- **Comprensión lectora**
1. Explique, según el texto sobre Rosario, cómo llegó la ciudad a presentarse ante la República y el mundo como un emporio.
2. Copie del texto sobre Rosario el fragmento que va desde "Rosario, cuna y" hasta "y las edades.".

- **Texto**
Santa Fe de Antaño

Postal de época. Rosario. Alberdi. Plaza Santos Dumont.
Editorial Kohlmann. S/f.
Santa Fe, República Argentina.

(AFJS│Archivo Fotográfico Juan Secco)

Santa Fe de Antaño

Rosario, cuna y altar de la bandera patria.
La Historia, ese coloso que al decir de un gran pensador, sostiene sobre su férrea envergadura todo el despertar del Universo, suele deparar a determinadas regiones el orgullo de perpetuarse a través del tiempo y las edades.
Tal lo que ocurre con la ciudad de Rosario, surgida del villorrio incipiente para ir jalonando con el esfuerzo de sus hijos las manifestaciones del progreso que hoy detenta, para presentarse ante los ojos de la República y del mundo como un emporio donde forjan su valía la industria, el comercio, las artes, la ciencia y la cultura general. Sin embargo, a pesar de todo lo que representa para el sentimiento nacional — y esto es una verdad que no se discute —, son muy pocos los turistas que se proponen conocerla en toda su significación real y emotiva.

- **Datos**
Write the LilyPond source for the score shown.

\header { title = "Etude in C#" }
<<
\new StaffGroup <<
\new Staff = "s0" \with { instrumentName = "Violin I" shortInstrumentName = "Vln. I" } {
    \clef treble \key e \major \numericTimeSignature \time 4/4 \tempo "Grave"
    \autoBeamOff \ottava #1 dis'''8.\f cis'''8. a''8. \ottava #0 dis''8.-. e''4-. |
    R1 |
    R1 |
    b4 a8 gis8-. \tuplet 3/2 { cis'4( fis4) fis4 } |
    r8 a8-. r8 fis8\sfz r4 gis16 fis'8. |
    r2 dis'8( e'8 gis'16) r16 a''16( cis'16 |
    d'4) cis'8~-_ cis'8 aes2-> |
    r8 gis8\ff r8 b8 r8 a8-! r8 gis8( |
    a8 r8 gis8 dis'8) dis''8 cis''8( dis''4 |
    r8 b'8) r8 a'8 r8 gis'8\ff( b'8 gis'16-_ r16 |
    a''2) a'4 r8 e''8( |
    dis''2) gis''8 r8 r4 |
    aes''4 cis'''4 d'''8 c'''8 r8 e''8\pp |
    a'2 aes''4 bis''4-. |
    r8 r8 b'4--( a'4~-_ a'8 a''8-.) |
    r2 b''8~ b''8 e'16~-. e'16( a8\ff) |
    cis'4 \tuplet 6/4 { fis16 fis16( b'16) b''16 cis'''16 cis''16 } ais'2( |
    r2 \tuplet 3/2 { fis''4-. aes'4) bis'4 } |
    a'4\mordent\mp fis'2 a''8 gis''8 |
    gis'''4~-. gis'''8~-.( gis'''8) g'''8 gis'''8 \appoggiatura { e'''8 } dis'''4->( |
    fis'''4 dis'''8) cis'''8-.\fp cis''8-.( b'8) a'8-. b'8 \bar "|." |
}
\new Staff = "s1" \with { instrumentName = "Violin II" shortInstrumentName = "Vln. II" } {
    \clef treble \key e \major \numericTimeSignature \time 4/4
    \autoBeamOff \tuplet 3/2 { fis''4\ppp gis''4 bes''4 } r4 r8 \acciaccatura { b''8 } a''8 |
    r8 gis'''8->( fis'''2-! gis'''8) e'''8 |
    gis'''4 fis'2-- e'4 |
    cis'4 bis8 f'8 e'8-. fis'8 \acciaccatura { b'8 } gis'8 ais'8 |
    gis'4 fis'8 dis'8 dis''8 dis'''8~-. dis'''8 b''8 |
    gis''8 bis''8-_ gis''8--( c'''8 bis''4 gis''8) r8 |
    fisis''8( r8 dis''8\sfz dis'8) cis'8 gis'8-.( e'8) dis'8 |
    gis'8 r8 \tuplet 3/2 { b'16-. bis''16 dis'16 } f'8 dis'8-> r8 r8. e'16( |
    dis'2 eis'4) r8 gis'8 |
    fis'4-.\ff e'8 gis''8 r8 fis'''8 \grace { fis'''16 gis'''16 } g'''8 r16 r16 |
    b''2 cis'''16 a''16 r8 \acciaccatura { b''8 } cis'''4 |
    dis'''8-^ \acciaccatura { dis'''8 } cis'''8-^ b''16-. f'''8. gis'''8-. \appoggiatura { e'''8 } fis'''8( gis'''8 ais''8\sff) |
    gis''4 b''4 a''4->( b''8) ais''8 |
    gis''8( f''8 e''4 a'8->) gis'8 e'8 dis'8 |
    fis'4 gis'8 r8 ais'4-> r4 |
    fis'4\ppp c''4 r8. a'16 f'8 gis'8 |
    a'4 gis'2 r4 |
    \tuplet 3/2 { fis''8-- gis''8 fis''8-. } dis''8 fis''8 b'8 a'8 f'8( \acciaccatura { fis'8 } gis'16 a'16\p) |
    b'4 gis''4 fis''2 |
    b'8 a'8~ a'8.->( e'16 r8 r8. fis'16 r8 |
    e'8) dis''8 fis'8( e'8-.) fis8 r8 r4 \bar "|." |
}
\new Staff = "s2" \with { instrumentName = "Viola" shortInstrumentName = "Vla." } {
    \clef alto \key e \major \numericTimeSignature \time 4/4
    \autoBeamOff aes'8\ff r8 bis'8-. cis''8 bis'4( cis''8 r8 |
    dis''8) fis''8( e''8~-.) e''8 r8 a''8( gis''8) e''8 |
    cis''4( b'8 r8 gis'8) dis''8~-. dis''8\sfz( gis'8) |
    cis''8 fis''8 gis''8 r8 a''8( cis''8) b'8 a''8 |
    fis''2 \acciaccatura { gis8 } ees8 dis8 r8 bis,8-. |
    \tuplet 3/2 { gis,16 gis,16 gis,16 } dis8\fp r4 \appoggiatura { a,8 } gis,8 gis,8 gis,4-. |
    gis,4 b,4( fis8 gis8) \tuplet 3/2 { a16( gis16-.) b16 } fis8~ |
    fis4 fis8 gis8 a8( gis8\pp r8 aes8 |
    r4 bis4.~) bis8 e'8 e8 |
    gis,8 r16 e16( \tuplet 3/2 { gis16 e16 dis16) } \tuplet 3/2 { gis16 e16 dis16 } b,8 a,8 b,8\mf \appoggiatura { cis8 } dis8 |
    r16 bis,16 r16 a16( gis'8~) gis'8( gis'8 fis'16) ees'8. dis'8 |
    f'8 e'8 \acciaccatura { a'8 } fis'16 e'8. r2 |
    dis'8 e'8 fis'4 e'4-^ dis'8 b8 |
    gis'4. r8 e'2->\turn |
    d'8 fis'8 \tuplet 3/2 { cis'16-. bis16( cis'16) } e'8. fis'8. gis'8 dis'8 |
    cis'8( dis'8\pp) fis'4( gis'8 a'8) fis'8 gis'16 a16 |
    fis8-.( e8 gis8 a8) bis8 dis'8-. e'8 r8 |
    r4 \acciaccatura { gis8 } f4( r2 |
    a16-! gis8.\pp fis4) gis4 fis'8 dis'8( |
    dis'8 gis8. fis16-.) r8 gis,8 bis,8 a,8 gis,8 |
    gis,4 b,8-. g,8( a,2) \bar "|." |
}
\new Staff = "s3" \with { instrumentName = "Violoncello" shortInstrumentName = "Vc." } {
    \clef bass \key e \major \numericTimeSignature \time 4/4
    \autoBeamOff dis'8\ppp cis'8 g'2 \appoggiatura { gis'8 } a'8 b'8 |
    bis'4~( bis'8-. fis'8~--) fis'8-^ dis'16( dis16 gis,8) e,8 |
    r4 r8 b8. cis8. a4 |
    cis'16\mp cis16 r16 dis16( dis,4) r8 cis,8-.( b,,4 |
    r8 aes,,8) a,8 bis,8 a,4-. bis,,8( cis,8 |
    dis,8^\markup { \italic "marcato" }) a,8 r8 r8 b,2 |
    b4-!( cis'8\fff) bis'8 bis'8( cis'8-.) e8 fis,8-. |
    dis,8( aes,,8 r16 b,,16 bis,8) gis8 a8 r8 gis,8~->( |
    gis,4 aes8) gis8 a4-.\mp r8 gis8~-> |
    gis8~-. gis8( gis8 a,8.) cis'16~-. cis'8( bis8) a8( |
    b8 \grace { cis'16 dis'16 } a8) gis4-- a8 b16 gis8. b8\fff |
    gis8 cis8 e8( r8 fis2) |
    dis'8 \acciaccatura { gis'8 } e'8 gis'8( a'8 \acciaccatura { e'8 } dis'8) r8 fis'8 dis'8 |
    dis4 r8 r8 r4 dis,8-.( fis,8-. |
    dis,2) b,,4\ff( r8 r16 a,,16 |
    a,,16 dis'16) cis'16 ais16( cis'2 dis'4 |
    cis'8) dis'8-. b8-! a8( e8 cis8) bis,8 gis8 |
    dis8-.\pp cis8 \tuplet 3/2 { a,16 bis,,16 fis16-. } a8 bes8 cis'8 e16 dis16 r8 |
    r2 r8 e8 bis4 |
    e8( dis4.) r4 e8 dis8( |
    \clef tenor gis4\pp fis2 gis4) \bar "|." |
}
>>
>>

- **Respuestas**
1. Rosario surgió de un villorrio incipiente y, con el esfuerzo de sus hijos, fue jalonando las manifestaciones del progreso que hoy detenta. Así llegó a ser un emporio donde forjan su valía la industria, el comercio, las artes, la ciencia y la cultura general.

2.
Rosario, cuna y altar de la bandera patria.
La Historia, ese coloso que al decir de un gran pensador, sostiene sobre su férrea envergadura todo el despertar del Universo, suele deparar a determinadas regiones el orgullo de perpetuarse a través del tiempo y las edades.